Früher wurde für die Fichtennadelbäder der Fichtennadelextrakt frisch angesetzt. Die Herstellung des verwendeten Extraktes erfolgte durch Abkochen von Nadeln, Zweigen und den harzreichen Zapfen der Fichten. Von diesem Extrakt wurden eine halbe bis eine Tasse (ca. 150 g) einem Vollbad zugesetzt.[2] Seit vielen Jahrzehnten werden bevorzugt industriell gefertigte Extrakte verwendet oder fertige Zubereitungen in Form von Fichtennadelbadeöl oder -bademilch.

Bei der industriellen Herstellung von Fichtennadelbadezusatz wird zunächst aus den zerkleinerten Pflanzenteilen das ätherische Fichtennadelöl durch Wasserdampfdestillation herausgelöst.

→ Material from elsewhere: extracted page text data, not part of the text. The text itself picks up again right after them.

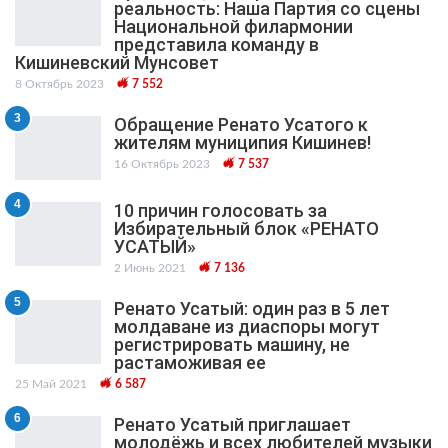
реальность: Наша Партия со сцены
Национальной филармонии
представила команду в
Кишиневский Мунсовет
8 Октябрь 2023
7 552
3
Обращение Ренато Усатого к
жителям муниципия Кишинев!
16 Октябрь 2023
7 537
4
10 причин голосовать за
Избирательный блок «РЕНАТО
УСАТЫЙ»
2 Июнь 2021
7 136
5
Ренато Усатый: один раз в 5 лет
молдаване из диаспоры могут
регистрировать машину, не
растаможивая ее
25 Май 2021
6 587
6
Ренато Усатый приглашает
молодёжь и всех любителей музыки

Dann werden durch Abkochen mit heißem Wasser die Extraktivstoffe gewonnen und durch Verdampfung eingedickt. Mit der Beimengung bestimmter Mengen des ätherischen Öls erhält man den so genannten Vollextrakt. Neben den Fichtennadelbädern mit Vollextrakt sind immer mehr Badezusätze, die ausschließlich ätherisches Fichtennadelöl oder Mischungen mit anderen ätherischen Ölen und weiteren Substanzen enthalten in den Vordergrund gerückt.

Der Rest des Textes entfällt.